■ Given exercise a ■
Rewrite the stretch of rows from the start of the rows through the line containing "locality: Cult" as a JSON list of strings, one string per line and no blank lines.

■ Text segment ■
[start]

No Time to Say Goodbye
By: © Betty Sue Eaton

There are many things we do or are engaged in that we know when it’s time to say “Goodbye”, “It’s Finished”, “Project Completed”. Some of these activities are only hours long, days in duration, sometimes years in the making, but surely we all have an idea when the thing is done, over, finis, completed. And we know when to let go.
I can design, cut, grind, foil and finish a stained glass project in only a matter of hours if it isn’t too complex.
Many times it may take several months to bring it to fruition, and the results are beautiful whether the project is for me or for a commission customer. Even if it is only a few hours long, we invested some of our time, talent, and heart into it.
My college education took me seven and a half years to accomplish from start to finish. It was a journey of learning both of text book and lecture material as well as life learning that I had no knowledge of before I enrolled.
It was a journey of absolute necessity if I was to survive in the coming years, and there was no question that it simply must be completed! When I handed in my last final exam and received a final grade from the professor, I knew that the arduous trip was finished, over, done!
But how do you know when its time to say “Goodbye” to a loved one whom you expect will not be with us for long? How do you know when their life is going to be over?

[end]

[A block of data]
[start]

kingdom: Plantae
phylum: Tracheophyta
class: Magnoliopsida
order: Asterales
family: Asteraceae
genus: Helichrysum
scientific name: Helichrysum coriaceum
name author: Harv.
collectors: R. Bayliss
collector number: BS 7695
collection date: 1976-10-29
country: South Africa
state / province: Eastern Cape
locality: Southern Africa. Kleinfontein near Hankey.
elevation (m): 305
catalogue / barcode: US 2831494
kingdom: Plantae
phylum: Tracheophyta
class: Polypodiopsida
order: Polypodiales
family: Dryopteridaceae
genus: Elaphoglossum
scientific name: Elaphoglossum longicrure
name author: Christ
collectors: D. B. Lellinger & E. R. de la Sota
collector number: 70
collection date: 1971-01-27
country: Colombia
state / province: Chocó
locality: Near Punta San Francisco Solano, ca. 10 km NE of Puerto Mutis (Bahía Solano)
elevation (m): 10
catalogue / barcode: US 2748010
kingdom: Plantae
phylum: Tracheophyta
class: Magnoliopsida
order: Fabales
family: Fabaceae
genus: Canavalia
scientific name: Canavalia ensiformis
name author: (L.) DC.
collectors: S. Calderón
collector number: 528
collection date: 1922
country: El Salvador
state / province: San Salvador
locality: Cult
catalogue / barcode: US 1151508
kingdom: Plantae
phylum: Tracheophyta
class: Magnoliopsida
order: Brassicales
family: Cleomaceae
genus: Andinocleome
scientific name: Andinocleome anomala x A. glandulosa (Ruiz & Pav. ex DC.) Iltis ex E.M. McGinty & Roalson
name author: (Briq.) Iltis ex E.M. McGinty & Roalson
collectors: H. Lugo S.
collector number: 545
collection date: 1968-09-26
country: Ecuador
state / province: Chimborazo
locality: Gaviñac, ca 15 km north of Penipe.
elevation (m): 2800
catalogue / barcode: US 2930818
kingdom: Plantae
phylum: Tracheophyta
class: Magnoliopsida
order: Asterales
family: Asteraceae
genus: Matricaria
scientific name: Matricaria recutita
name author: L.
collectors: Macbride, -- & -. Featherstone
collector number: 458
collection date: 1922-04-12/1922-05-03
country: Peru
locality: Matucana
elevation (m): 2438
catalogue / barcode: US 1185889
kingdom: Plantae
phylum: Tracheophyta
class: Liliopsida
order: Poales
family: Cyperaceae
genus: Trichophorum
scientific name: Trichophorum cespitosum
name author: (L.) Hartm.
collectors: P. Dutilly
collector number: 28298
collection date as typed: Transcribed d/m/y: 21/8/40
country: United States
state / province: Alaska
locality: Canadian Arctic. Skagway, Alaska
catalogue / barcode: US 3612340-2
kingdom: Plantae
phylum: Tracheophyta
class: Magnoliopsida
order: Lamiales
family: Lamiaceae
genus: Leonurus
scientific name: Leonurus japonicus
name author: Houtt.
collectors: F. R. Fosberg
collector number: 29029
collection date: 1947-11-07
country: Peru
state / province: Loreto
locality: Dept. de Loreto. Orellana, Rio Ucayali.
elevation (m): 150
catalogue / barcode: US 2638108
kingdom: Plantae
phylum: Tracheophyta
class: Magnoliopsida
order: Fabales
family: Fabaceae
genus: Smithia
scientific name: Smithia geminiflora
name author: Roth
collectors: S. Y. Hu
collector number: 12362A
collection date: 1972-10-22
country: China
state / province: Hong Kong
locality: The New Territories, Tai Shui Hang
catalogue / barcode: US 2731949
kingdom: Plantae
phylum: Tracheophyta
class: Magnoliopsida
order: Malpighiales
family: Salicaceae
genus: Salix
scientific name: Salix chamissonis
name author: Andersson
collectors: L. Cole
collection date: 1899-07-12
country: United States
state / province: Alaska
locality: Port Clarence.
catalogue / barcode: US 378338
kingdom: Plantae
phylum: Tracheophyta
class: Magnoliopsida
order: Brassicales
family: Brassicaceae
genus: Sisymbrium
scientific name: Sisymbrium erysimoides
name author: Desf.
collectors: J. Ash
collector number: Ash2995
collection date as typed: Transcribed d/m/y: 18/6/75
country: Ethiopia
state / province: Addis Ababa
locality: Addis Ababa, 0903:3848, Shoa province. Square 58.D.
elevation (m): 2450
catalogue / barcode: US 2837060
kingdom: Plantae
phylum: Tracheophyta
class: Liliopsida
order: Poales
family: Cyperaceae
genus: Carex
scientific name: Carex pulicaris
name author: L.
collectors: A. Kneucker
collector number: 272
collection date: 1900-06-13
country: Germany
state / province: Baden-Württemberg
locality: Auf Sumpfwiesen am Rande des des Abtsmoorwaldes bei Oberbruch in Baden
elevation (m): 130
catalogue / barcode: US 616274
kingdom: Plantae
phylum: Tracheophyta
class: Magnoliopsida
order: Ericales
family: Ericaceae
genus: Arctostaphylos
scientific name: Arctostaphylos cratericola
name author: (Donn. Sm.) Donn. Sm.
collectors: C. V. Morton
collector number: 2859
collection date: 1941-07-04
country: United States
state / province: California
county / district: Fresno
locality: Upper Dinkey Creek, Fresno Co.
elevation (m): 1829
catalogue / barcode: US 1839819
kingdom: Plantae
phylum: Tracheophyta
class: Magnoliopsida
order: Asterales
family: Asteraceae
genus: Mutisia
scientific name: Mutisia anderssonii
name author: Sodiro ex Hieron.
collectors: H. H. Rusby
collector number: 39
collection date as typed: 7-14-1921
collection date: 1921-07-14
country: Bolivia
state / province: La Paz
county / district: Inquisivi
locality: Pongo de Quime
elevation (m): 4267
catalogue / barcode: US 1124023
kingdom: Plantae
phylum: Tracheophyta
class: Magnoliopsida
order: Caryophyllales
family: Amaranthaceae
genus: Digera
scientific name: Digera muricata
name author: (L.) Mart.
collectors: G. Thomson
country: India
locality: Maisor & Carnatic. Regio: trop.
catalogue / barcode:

[end]

■ Given exercise b ■
Copy word for word the stretch of the essay on saying goodbye from "There are many" through "when to let go.".

■ Finished answer a ■
[
  "kingdom: Plantae",
  "phylum: Tracheophyta",
  "class: Magnoliopsida",
  "order: Asterales",
  "family: Asteraceae",
  "genus: Helichrysum",
  "scientific name: Helichrysum coriaceum",
  "name author: Harv.",
  "collectors: R. Bayliss",
  "collector number: BS 7695",
  "collection date: 1976-10-29",
  "country: South Africa",
  "state / province: Eastern Cape",
  "locality: Southern Africa. Kleinfontein near Hankey.",
  "elevation (m): 305",
  "catalogue / barcode: US 2831494",
  "kingdom: Plantae",
  "phylum: Tracheophyta",
  "class: Polypodiopsida",
  "order: Polypodiales",
  "family: Dryopteridaceae",
  "genus: Elaphoglossum",
  "scientific name: Elaphoglossum longicrure",
  "name author: Christ",
  "collectors: D. B. Lellinger & E. R. de la Sota",
  "collector number: 70",
  "collection date: 1971-01-27",
  "country: Colombia",
  "state / province: Chocó",
  "locality: Near Punta San Francisco Solano, ca. 10 km NE of Puerto Mutis (Bahía Solano)",
  "elevation (m): 10",
  "catalogue / barcode: US 2748010",
  "kingdom: Plantae",
  "phylum: Tracheophyta",
  "class: Magnoliopsida",
  "order: Fabales",
  "family: Fabaceae",
  "genus: Canavalia",
  "scientific name: Canavalia ensiformis",
  "name author: (L.) DC.",
  "collectors: S. Calderón",
  "collector number: 528",
  "collection date: 1922",
  "country: El Salvador",
  "state / province: San Salvador",
  "locality: Cult"
]

■ Finished answer b ■
There are many things we do or are engaged in that we know when it’s time to say “Goodbye”, “It’s Finished”, “Project Completed”. Some of these activities are only hours long, days in duration, sometimes years in the making, but surely we all have an idea when the thing is done, over, finis, completed. And we know when to let go.